Ritornando all’articolo del 23 ottobre 2017, Borrometi scriveva: «Giuliano, come più volte abbiamo sottolineato, si serve di “picciotti” collaudati, già più volte in galera. Oggi alle dirette dipendenze del boss, nella linea di comando, un ruolo fondamentale lo rivestono – appunto – i fratelli Aprile, Giovanni e Giuseppe, ed ultimamente anche Claudio». Ecco chi sono per Paolo Borrometi i fratelli Aprile, fratelli ai quali attribuiva fatti criminosi precisi ad esempio il caso del terreno verso Isola delle Correnti adibito a parcheggio e dell’incendio di cui i fratelli Aprile saranno chiamati a rispondere in “Araba Fenice”. Il 9 agosto 2017 Borrometi scriveva infatti: «Come ogni anno in primavera, poco prima della stagione estiva, gli Aprile – per conto di Giuliano e del clan – si recano da diversi proprietari terreni per “affittare” (l’eufemismo è d’obbligo) le loro proprietà e trasformarli in parcheggi. Una famiglia, quest’anno, si è rifiutata di concedere, come accaduto invece nel corso delle precedenti stagioni estive, i propri terreni per gestire direttamente i parcheggi.
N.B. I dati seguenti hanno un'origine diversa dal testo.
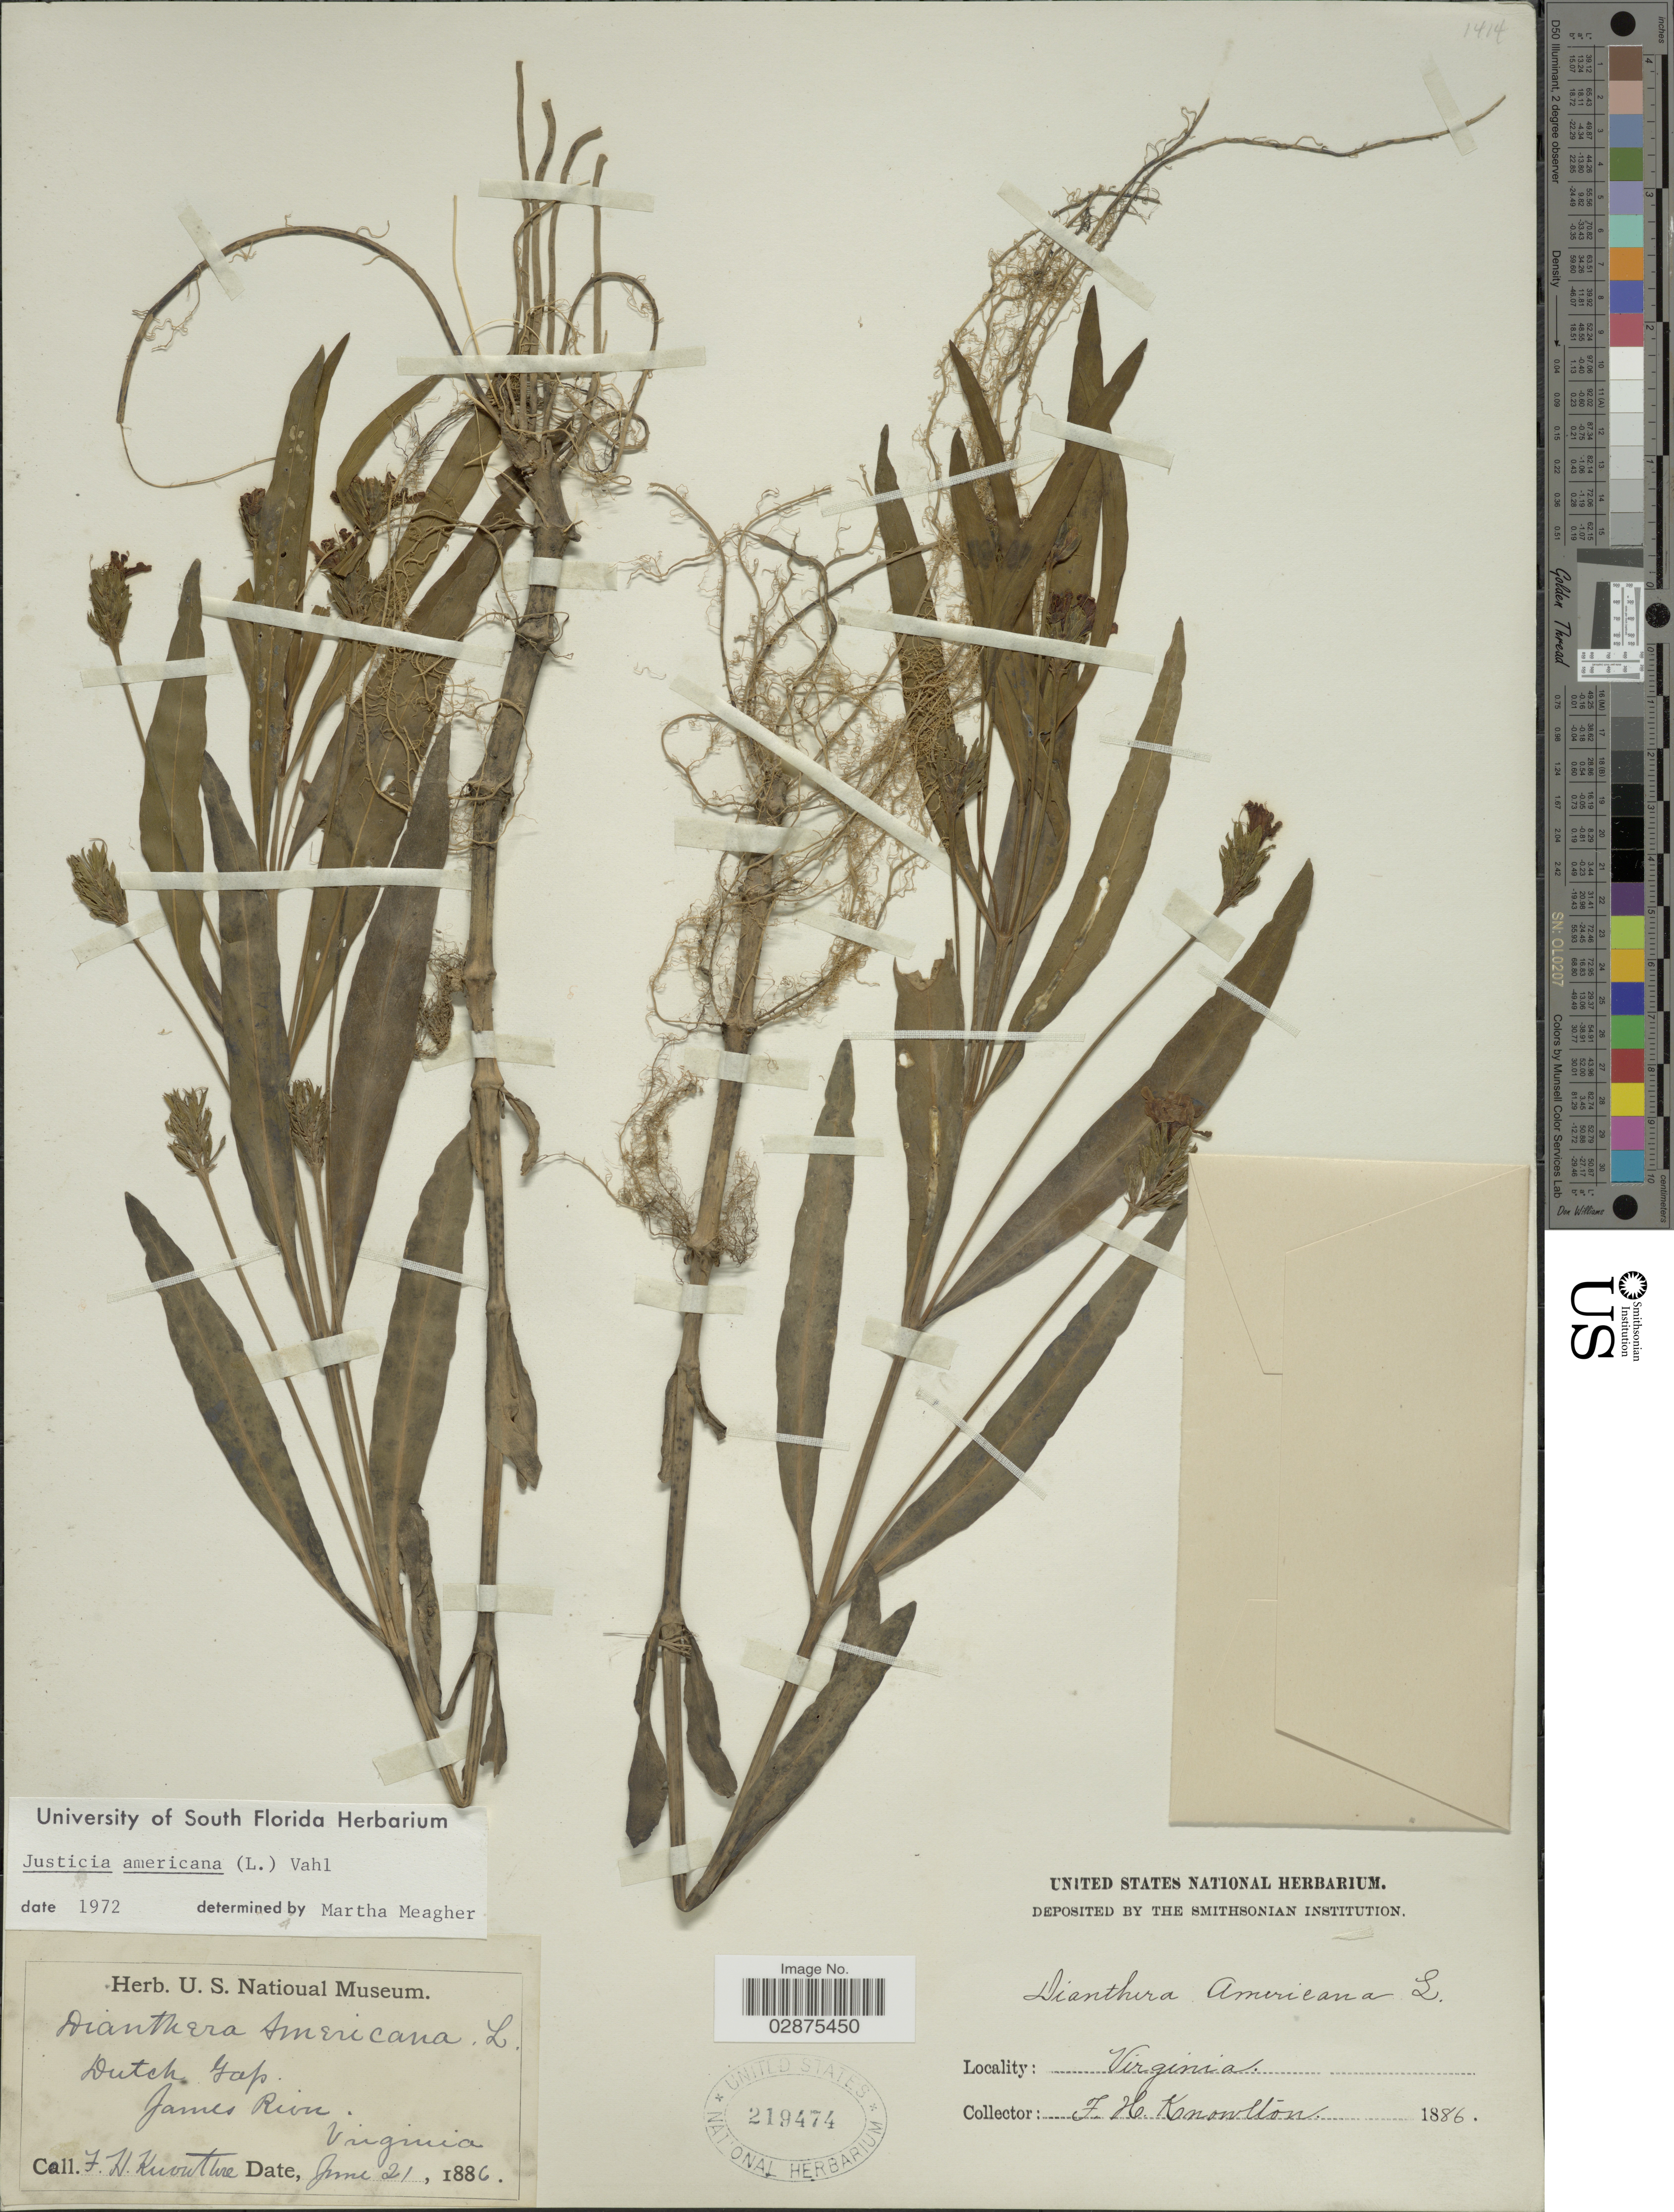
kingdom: Plantae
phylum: Tracheophyta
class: Magnoliopsida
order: Lamiales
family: Acanthaceae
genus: Justicia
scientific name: Justicia americana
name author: (L.) Vahl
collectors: F. H. Knowlton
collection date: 1886-06-21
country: United States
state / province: Virginia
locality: Dutch Gap, James River.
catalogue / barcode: US 219474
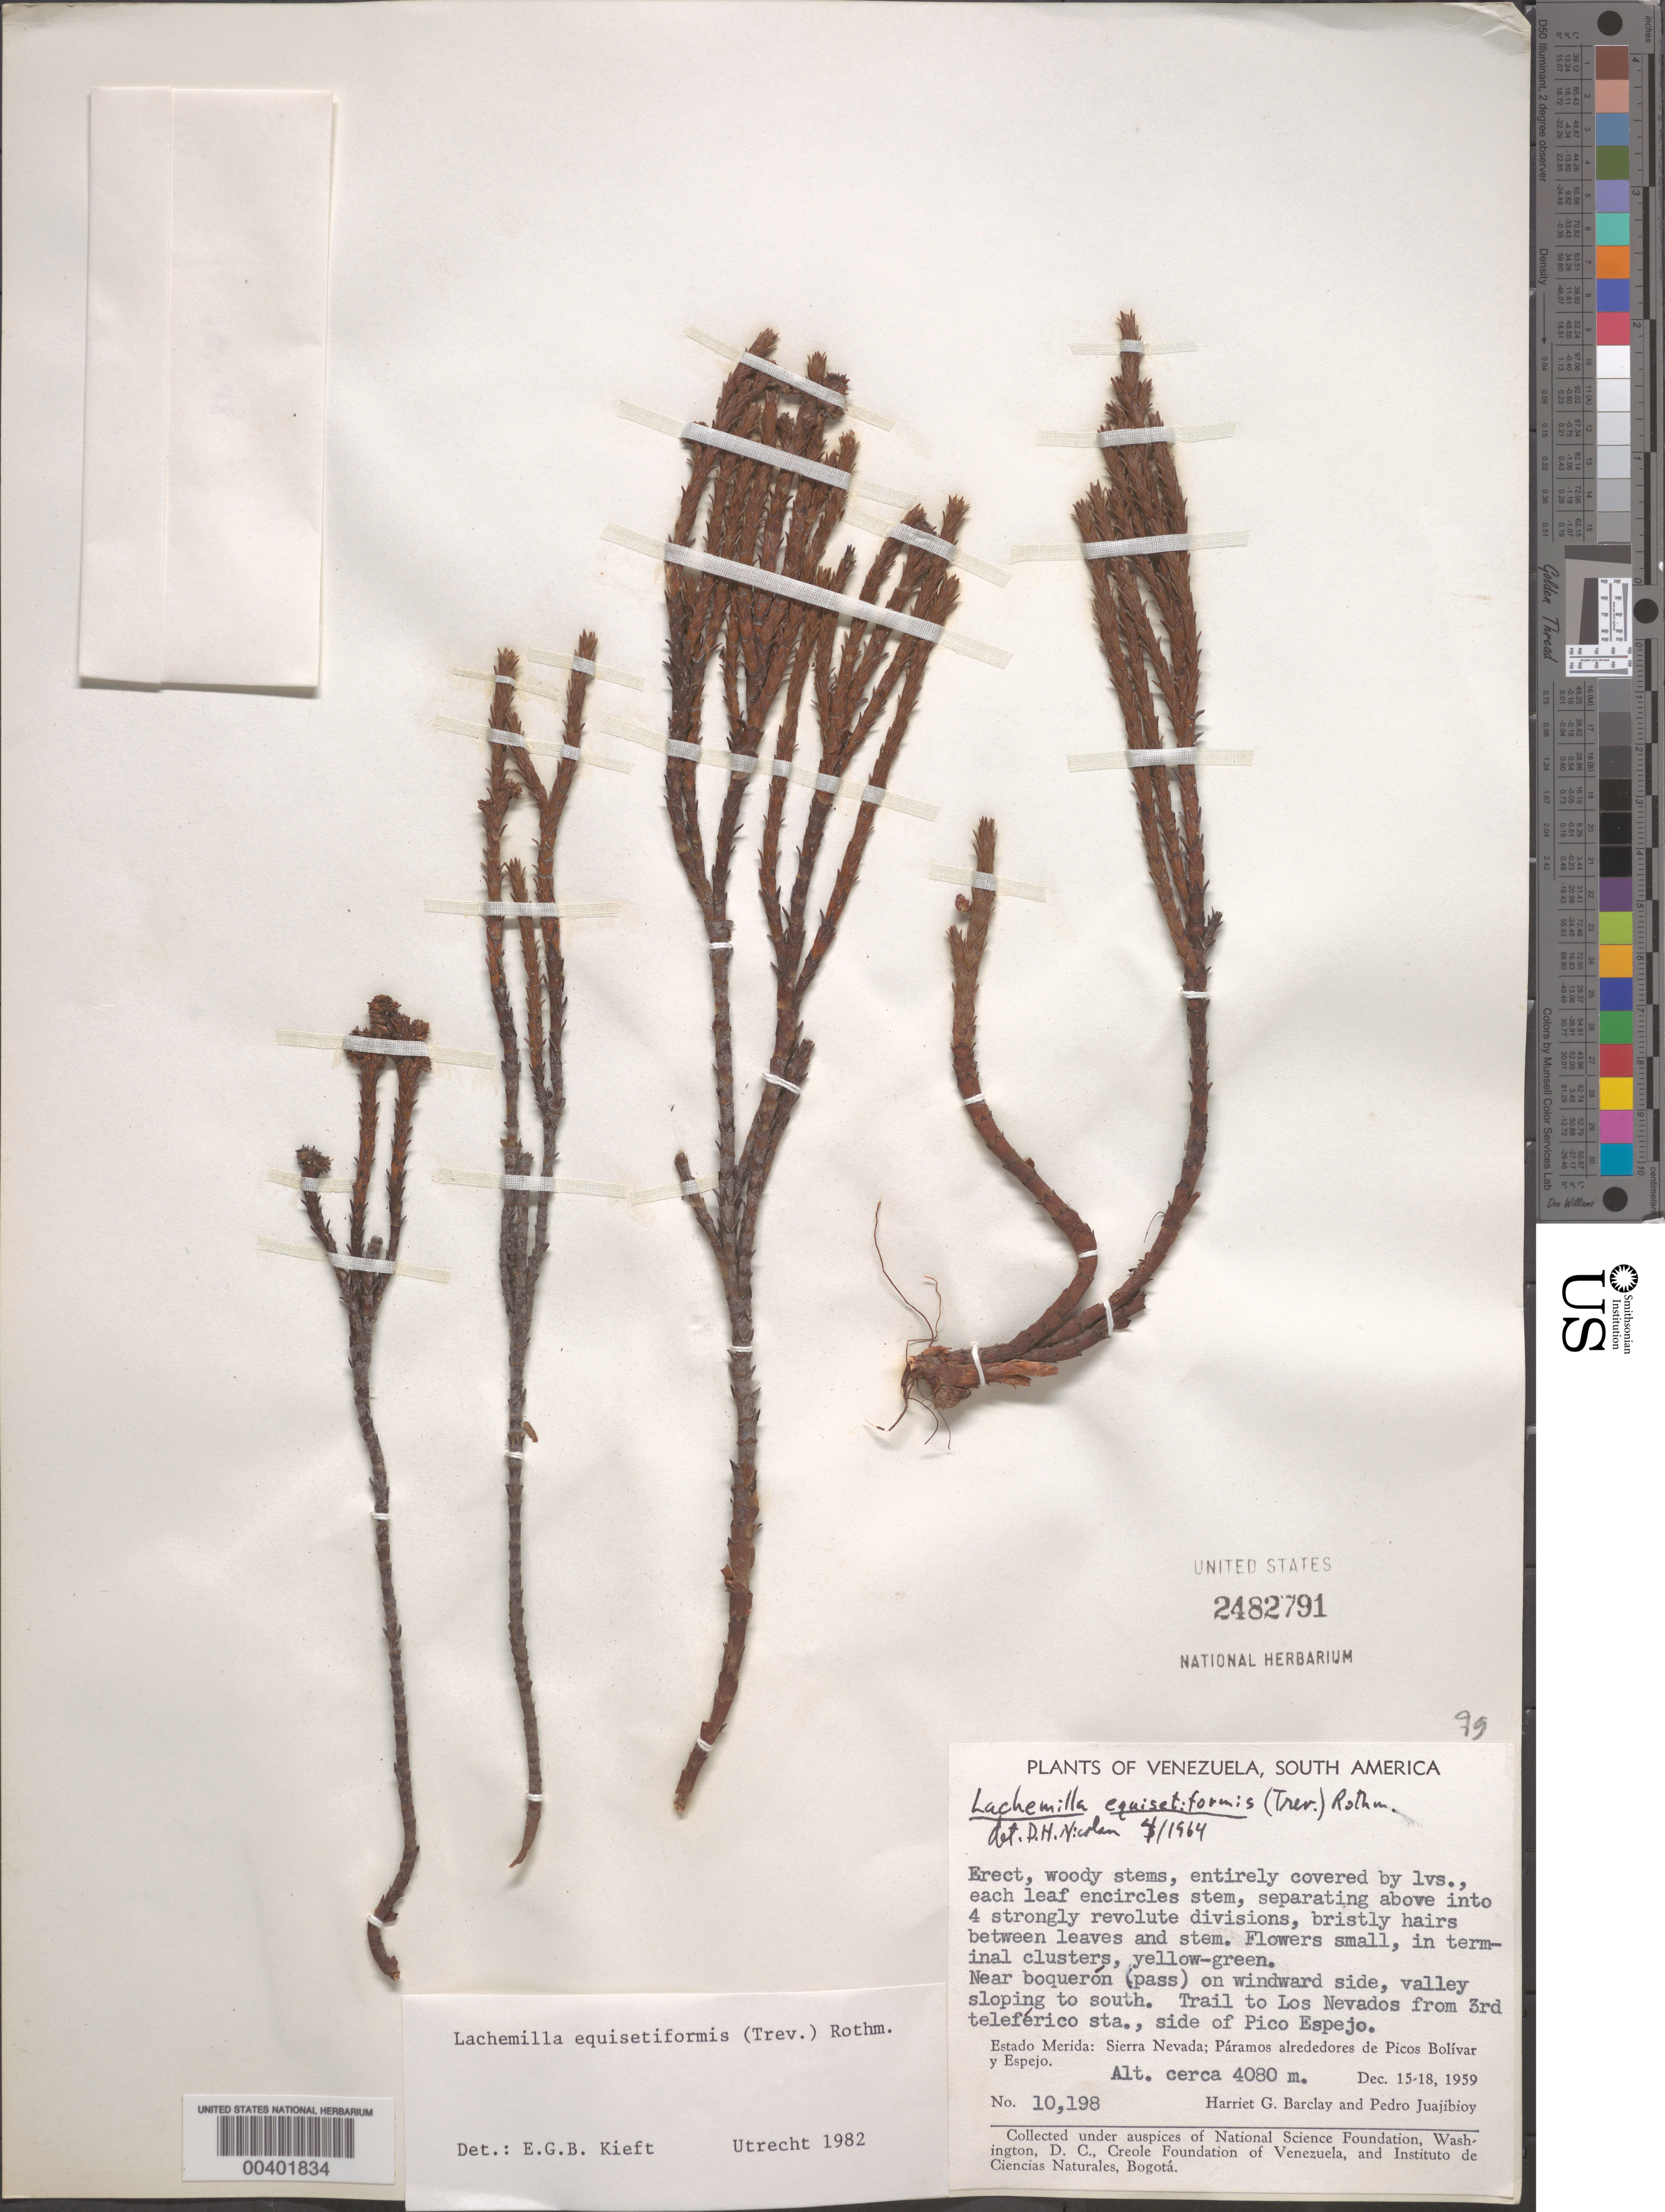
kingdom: Plantae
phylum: Tracheophyta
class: Magnoliopsida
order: Rosales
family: Rosaceae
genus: Alchemilla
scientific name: Alchemilla equisetiformis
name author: Trevir.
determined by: Dorr, L. J., (BOT), Smithsonian Institution - National Museum of Natural History (UNITED STATES)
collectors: H. G. Barclay & P. Juajibioy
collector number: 10198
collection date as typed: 15 Dec 1959 to 18 Dec 1959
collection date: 1959-12-15/1959-12-18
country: Venezuela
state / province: Mérida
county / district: Libertador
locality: Trail to Los Nevados from 3rd teleférico sta., side of Pico Espejo. Espejo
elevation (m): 4080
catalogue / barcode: US 2482791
Gli Aprile, al rifiuto della famiglia, li minacciano ed affermano “o noi o nessuno”. Pochi giorni dopo, casualmente, la loro abitazione di campagna andò in fumo, avvolta in un misterioso incendio di origine dolosa».

La storia è questa, però La famiglia Lupo era proprietaria di un terreno di circa 6.000 mq in prossimità della località balneare Isola delle Correnti che, fino al 2017, i fratelli Aprile avevano adibito a parcheggio abusivo senza corrispondere alcuna somma ai Lupo. Nel corso del 2017, il figlio Corrado insieme al cugino Angelo Di Grande, avviavano l’iter per regolarizzare il parcheggio e ottenere le autorizzazioni dal Comune di Portopalo. Di questo piano veniva informato Giuseppe Aprile dal padre di Corrado, Antonio Lupo, la domenica delle Palme durante un incontro casuale. Per ritorsione, i fratelli Aprile avrebbero incendiato l’abitazione dei Lupo a Portopalo di Capo Passero in contrada Cuffara. Tuttavia, non è emerso in giudizio alcun elemento a collegare con certezza i fratelli Aprile con l’attentato incendiario all'avvio dell’attività di parcheggio, esattamente come non è emerso che l’indotto derivante dalla gestione del parcheggio abusivo finisse nelle casse del clan Giuliano. Infatti, i fratelli Aprile vengono assolti per entrambi i capi di imputazione.

Altro articolo è pubblicato il 14 luglio 2017: “Pachino come Napoli, escono dal carcere i ‘fratelli-delinquenti’ Aprile: scatta la festa con i fuochi d’artificio…”. A seguito della pubblicazione e condivisione sui social di quell’articolo, interviene Corrado Romano, lontano parente dei due, scrivendo all'autore dell'articolo: “Sei solo un parassita di merda per dire certe parole sciacquati la bocca con l’aceto”. Celebrato il giudizio di primo grado, a Romano viene riconosciuta la non punibilità per la tenuità del fatto. Medesimo giudizio in altro procedimento lo registra anche Paolo Borrometi al quale è stato contestato il reato di diffamazione. Borrometi si trova inoltre rinviato a giudizio in due altri procedimenti sempre per diffamazione al Tribunale di Ragusa. Da indagato è, infine, sub iudice una richiesta di opposizione alla richiesta di archiviazione, questa volta al tribunale di Siracusa, sempre e ancora per tenuità del fatto, sempre per una ipotesi di diffamazione.